TEXT FOR ANALYSIS:
▼
The Impact of Art on the Brain



Art and the brain
Brain health

I love galleries. Visiting galleries as a child with my parents, created a lasting affection for them. As I got older, I became aware of the impact that these visits had on me- mainly the ability to evoke and deal with emotion; to stimulate thought and ideas. On one of my visits to WAM (Wits Art Museum), in Johannesburg, I visited the ‘Stars of the North Exhibition’ which focused on sculptors from the north of South Africa, including Noria Mabasa, Jackson Hlungwani, Johannes Maswanganyi, Philip Rikhotso and many more.

As a neurologist, with an interest in brain health, I was intrigued by the biography of Phutuma Seoka. Mr Seoka, visited a traditional healer in his community to help him with his recurrent nightmares. The traditional healer advised that he sculpt and a brilliant sculptor was born. On reading this, I understood what profound advice this was. Sculpting made a subconscious concern visible, and was a tangible way to deal with this concern. Art has been used in traditional practices throughout the world. Traditional healers understood that art can be used to heal. Neuroscience is beginning to explain how.

Art stimulates a particular network in the brain called the Default Mode Network (DMN). This network, consists of different parts of the brain that work together when the brain is resting, including during meditation and day dreaming. It is deactivated when we are engaged in mentally stimulating activities. This network is important in self-reflection, memory of personal events and understanding the perspective of others. Art stimulates this network, thus assisting with self-reflection and solving problems regarding yourself.

“Art stimulates a network that is important in self-reflection”
▲
RECORDS PROVIDED:
▼
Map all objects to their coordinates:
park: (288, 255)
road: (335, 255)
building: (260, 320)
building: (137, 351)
▲
▼
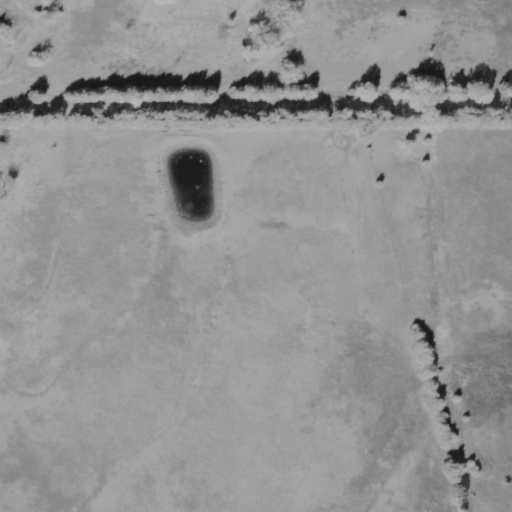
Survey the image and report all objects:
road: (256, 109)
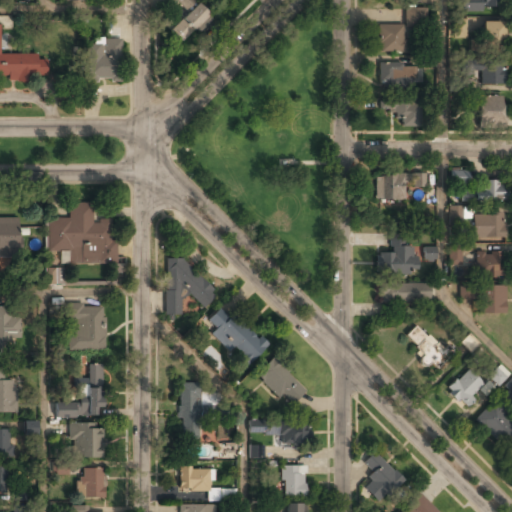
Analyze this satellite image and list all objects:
▲
▼
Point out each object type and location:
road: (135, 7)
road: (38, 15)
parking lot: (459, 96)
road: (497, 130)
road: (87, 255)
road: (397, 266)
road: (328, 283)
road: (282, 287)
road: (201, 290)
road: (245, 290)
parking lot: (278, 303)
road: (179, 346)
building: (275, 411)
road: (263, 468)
▲
PROMPT 1: In the text on art and the brain, what did the traditional healer advise Phutuma Seoka to do?
PROMPT 2: Please pick up the text on art and the brain from where it stops, in the same first-person voice.
The records aren't needed here.

FINAL ANSWER 1: He advised him to sculpt.

FINAL ANSWER 2:
In his TED Talk, Laolu Senbanjo, discusses how as a lawyer working at the Human Rights Commission he started painting as a way of dealing with the fustrations he felt in dealing with the injustices of the world. He talks about the irrepressible power of beauty, art and the human spirit. In a study by Bolwerk et al, art improved psychological resilience. Psychological resilience is the ability to cope with stress and find solutions to challenges. It does this by activating the DMN and a part of the brain called the Medial Prefrontal Cortex, which allows us to feel better. The reward centre of the brain is also stimulated. Viewing art, particularly abstract art may create new pathways in the brain. We can then tap into different ways of thinking, emotional processing, problem solving and creativity (Jonathon Fineberg- Modern Art at the Border of Mind and Brain). Art therapy has also been used in various illnesses to improve health outcomes.

What can you do?

Start drawing. It doesn’t matter if you’re good or not, the act of drawing will help you.

Consider joining an art class.

Visit art galleries. Make a list of places that you would like to visit and ask a friend to join you.

Appreciate art in your home, temple, church or city streets. Make the effort and have fun. You will increase your ability to cope with stress and illness, and perhaps enjoy everyday pleasures a little more.